24 janvier 2017
Un résident de Beloeil dans une téléréalité à saveur historique
Par: Karine Guillet
Martin Hughes est l'un des participants de la télésérie le Lot du Diable, à Historia.

Martin Hughes est l'un des participants de la télésérie le Lot du Diable, à Historia.

DIVERTISSEMENT. Martin Hughes a traversé beaucoup d’épreuves dans sa vie. La dernière le plonge directement dans un retour dans le passé, alors qu’il joue les colons des années 1930 avec la téléréalité Le lot du diable, sur les ondes d’Historia.

Produite par Zone3, la téléréalité recrée l’environnement de colons partis peupler l’Abitibi durant la grande dépression. En équipe de quatre, les participants doivent survivre avec les moyens de l’époque, sans eau potable ni électricité. Passionné d’histoire, c’est d’abord le goût de l’aventure qui a attiré Martin.

«Ce n’était pas un concept ordinaire. Je n’aurais pas appliqué sur une émission comme Occupation double, explique Martin. Pour moi, c’était plus un défi personnel.»

Le Beloeillois a été sélectionné parmi 2000 candidats pour participer à l’aventure.  Martin a encaissé plusieurs coups durs cette année. En plus d’un incendie qui a ravagé son logement en mars dernier, il a également dû composer avec la maladie, alors que sa mère était atteinte d’un cancer en phase terminale et que sa sœur, la chanteuse Lulu Hughes, livrait bataille au cancer du sein.

Avant de partir, Martin a demandé la bénédiction de sa mère. Elle n’aura toutefois jamais vu les émissions.

«Il y a beaucoup de résilience là-dedans. J’ai appris que des coups dans la vie, tout le monde en a. Ce n’est pas en s’apitoyant [qu’on avance], c’est en se relevant et en allant chercher le positif qu’il y a là-dedans, si positif il y a. Mais le fait d’être là-bas et d’avoir ce défi à relever, ça m’a aidé à déconnecter, à faire autre chose. En ayant l’approbation de ma mère, c’était une manière de boucler la boucle.»

Dans son élément

Menuisier de formation et ancien travailleur dans une pourvoirie dans le coin du réservoir Gouin, Martin s’est tout de suite senti dans son élément au sein de sa colonie. Le plus dur, dit-il, a été d’apprendre à vivre tout d’un coup avec trois inconnus, sans savoir ce qui l’attendait. Caméléon, il a toutefois rapidement réussi à s’intégrer au groupe.

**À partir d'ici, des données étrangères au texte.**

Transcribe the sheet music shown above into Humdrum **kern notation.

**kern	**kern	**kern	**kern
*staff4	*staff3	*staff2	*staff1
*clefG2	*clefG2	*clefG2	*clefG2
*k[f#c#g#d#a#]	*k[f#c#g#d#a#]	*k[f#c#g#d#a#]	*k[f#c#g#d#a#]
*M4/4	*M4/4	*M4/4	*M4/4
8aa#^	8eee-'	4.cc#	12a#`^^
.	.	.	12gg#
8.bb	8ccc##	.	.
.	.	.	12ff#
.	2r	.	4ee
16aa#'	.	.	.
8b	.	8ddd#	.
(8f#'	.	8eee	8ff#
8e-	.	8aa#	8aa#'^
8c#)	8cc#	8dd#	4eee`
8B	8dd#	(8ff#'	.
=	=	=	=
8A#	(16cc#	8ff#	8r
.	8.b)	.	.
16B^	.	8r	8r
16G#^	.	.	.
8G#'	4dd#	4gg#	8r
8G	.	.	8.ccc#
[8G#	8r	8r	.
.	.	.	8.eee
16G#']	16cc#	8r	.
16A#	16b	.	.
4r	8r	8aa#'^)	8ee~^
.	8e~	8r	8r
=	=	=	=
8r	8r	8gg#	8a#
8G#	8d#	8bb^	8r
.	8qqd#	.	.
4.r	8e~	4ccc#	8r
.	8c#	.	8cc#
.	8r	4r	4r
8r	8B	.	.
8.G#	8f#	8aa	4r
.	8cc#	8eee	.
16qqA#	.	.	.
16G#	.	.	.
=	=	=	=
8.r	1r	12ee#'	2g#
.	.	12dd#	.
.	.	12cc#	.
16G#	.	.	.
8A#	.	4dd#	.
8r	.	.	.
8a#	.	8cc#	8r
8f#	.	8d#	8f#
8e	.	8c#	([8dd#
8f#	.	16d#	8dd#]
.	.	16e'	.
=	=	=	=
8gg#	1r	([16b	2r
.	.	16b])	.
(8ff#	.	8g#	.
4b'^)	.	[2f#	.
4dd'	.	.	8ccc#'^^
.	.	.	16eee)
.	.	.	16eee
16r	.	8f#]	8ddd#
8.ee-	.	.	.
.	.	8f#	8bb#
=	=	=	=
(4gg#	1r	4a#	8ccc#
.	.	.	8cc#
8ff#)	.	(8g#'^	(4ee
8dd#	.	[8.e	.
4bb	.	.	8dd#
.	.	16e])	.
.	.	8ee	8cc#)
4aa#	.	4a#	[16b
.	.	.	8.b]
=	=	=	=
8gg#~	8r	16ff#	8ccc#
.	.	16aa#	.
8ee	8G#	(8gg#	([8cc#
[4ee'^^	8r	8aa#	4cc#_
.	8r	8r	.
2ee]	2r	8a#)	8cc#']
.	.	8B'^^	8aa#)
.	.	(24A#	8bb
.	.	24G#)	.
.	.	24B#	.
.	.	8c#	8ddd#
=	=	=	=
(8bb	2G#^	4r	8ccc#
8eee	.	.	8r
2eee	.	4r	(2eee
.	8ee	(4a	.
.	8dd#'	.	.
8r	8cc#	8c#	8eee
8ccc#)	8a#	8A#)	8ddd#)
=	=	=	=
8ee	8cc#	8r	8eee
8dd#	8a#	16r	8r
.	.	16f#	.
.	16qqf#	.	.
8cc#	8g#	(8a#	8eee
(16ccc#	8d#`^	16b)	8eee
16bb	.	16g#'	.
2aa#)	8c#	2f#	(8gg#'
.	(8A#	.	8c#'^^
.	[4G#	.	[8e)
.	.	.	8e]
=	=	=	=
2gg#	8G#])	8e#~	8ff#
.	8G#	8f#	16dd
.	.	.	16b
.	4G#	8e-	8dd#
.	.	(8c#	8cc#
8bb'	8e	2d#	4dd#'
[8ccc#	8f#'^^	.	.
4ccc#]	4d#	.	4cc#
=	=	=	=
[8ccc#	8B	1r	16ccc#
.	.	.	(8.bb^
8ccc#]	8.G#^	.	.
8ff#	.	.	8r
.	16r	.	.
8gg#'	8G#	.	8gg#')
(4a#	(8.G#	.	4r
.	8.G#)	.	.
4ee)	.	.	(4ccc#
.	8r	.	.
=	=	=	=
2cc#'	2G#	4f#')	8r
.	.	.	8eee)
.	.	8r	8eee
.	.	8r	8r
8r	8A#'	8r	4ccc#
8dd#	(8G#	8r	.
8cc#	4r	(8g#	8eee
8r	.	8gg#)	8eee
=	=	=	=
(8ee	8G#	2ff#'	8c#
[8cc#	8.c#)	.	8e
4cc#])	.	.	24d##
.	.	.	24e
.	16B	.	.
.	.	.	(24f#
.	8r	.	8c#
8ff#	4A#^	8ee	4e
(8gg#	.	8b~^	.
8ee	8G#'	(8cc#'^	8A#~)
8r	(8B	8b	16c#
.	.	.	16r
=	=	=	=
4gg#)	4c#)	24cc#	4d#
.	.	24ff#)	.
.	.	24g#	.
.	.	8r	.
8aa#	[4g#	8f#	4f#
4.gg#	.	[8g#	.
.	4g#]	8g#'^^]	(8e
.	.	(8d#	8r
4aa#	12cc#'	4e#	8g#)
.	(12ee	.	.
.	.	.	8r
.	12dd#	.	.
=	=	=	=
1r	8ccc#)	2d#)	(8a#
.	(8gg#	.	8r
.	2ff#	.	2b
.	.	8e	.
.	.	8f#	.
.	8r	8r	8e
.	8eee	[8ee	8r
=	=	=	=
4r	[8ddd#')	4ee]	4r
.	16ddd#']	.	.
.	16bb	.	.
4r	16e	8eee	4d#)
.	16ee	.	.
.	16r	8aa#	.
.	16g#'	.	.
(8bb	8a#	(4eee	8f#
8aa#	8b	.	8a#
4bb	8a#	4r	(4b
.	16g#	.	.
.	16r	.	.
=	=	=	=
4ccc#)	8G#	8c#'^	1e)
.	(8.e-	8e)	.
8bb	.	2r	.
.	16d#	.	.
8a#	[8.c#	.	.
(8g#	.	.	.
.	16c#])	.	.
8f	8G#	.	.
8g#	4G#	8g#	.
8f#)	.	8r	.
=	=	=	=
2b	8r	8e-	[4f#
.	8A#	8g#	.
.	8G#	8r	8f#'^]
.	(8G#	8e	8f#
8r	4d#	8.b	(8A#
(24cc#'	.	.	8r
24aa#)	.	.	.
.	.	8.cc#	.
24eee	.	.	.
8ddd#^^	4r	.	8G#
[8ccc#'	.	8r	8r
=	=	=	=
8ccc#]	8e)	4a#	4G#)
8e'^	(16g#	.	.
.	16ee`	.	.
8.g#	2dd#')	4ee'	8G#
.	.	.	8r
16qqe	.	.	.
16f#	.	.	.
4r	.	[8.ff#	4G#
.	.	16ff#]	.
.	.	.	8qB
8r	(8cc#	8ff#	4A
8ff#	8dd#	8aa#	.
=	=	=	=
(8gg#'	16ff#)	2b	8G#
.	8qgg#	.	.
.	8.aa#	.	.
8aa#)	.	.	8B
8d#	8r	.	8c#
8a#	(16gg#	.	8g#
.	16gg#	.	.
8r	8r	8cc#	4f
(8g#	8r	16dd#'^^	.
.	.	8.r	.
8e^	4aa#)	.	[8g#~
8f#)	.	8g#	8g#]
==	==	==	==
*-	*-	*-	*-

Père de trois enfants, Martin dit également s’être beaucoup ennuyé de sa marmaille. «Mon plus gros défi a été de ne pas voir mes enfants pendant tout ce temps-là. Le reste, c’est superficiel. Mais quand je ne vois pas mes enfants, c’est comme s’il y avait un vide», témoigne-t-il.

À la fin de l’aventure, un seul candidat repartira avec un prix de 100 000$. S’il l’emporte, le concurrent aimerait payer quelques dettes et faire un don à une maison de thérapie (il est lui-même un ancien alcoolique et toxicomane). Il aimerait également faire découvrir l’Irlande et l’Italie, les pays de ses ancêtres, à ses enfants.